Darüber hinaus hat die Klägerin auch keinen Anspruch auf Gewährung einer Rente wegen BU. Versicherte haben nach § 43 Abs. 1 Nr. 1 SGB VI a.F. bis zur Vollendung des 65. Lebensjahres Anspruch auf Rente wegen Berufsunfähigkeit, wenn sie berufsunfähig sind.
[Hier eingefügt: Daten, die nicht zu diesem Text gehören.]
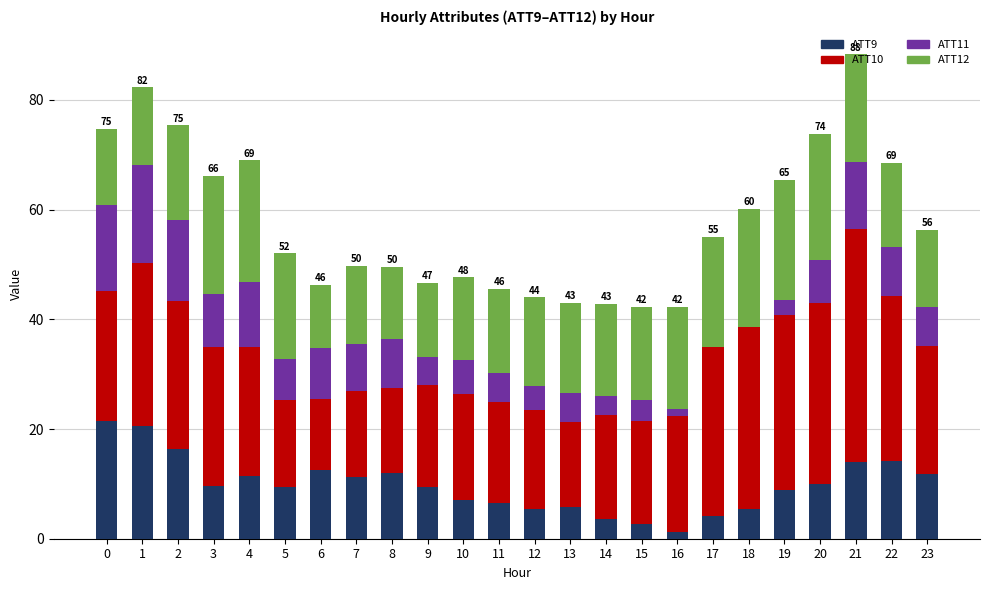

What is the difference between the maximum and minimum values in the ATT9 series?

20.2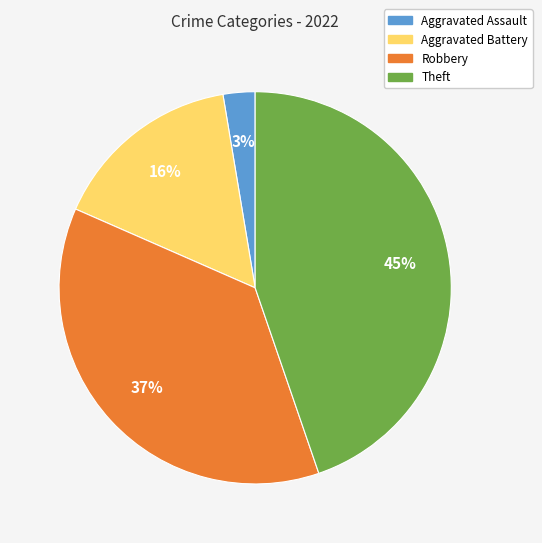

To the nearest percent, what is the difference between the largest and smallest slice percentages?

42%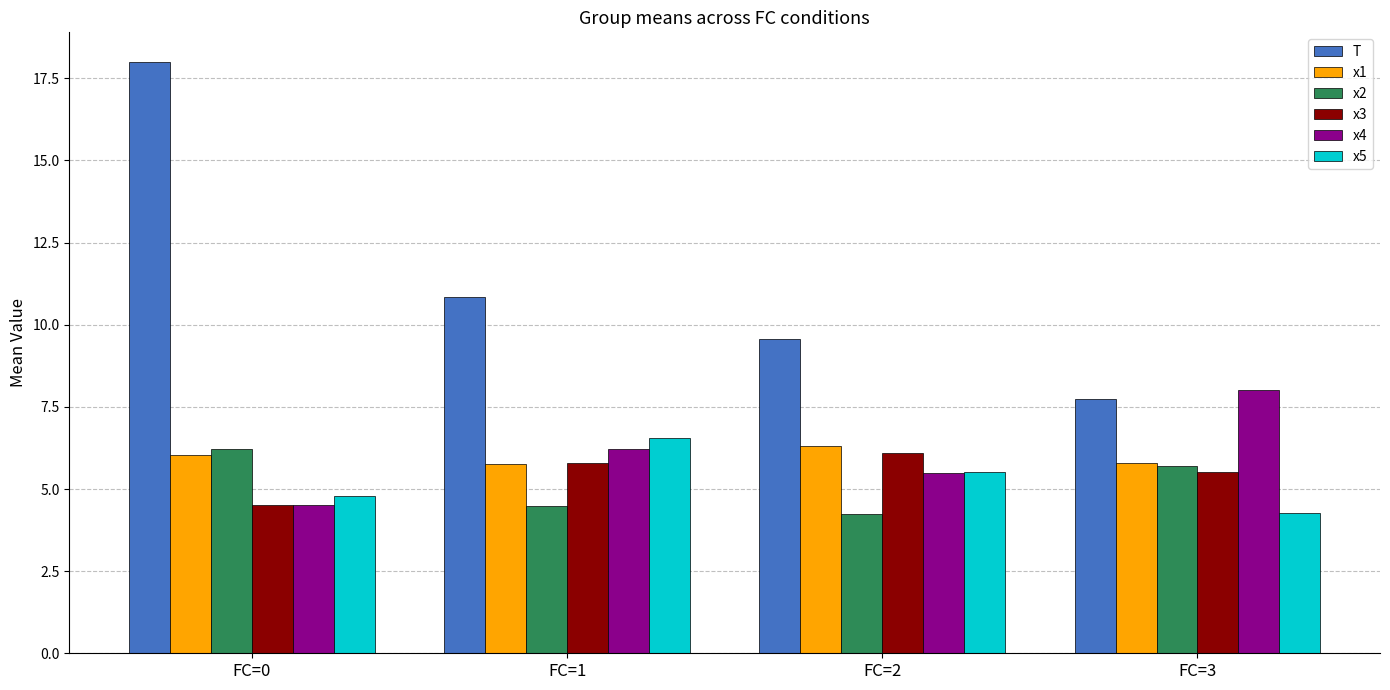

Which series has the largest range (max minus min)?

T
Berufsunfähig sind nach § 43 Abs. 2 Satz 1 SGB VI a.F. Versicherte, deren Erwerbsfähigkeit wegen Krankheit oder Behinderung auf weniger als die Hälfte derjenigen von körperlich, geistig und seelisch gesunden Versicherten mit ähnlicher Ausbildung und gleichwertigen Kenntnissen und Fähigkeiten gesunken ist. Berufsunfähig ist nach § 43 Abs. 2 Satz 3 1. Halbsatz SGB VI a.F. nicht, wer eine zumutbare Tätigkeit vollschichtig ausüben kann. Dabei ist die jeweilige Arbeitsmarktlage nicht zu berücksichtigen. Die Klägerin kann mit dem ihr verbliebenen vollschichtigen Leistungsvermögen auf Tätigkeiten des allgemeinen Arbeitsmarktes verwiesen werden, ohne dass die konkrete Benennung einer Verweisungstätigkeit erforderlich wäre. Denn sie genießt keinen Berufsschutz im Sinne des vom BSG entwickelten Mehrstufenschemas für die Arbeitertätigkeiten, da es sich bei der zuletzt von ihr ausgeübten Beschäftigung als Raumpflegerin um eine ungelernte Tätigkeit gehandelt hat.

17

Die Klägerin ist auch nicht voll oder teilweise erwerbsgemindert i. S. des § 43 SGB VI in der seit dem 1. Januar 2001 geltenden Fassung (n.F.). Nach § 43 Abs. 3 SGB VI n.F. ist nicht erwerbsgemindert, wer unter den üblichen Bedingungen des allgemeinen Arbeitsmarktes mindestens sechs Stunden täglich erwerbstätig sein kann. Da hier nach dem Ergebnis der Beweisaufnahme von einem vollschichtigen Leistungsvermögen auszugehend ist, fehlen bereits aus diesem Grunde die Voraussetzungen für die Annahme einer im Rahmen von § 43 SGB VI n.F. relevanten Erwerbsminderung. Im Hinblick auf die fehlende BU kommt für die Klägerin auch nicht die Gewährung einer Rente wegen teilweiser Erwerbsminderung bei BU gem. § 240 SGB VI n.F. in Betracht.

18

Die Kostenentscheidung beruht auf der Anwendung der §§ 183, 193 SGG.

19

Anlass für die Zulassung der Revision besteht nicht, § 160 Abs. 2 SGG.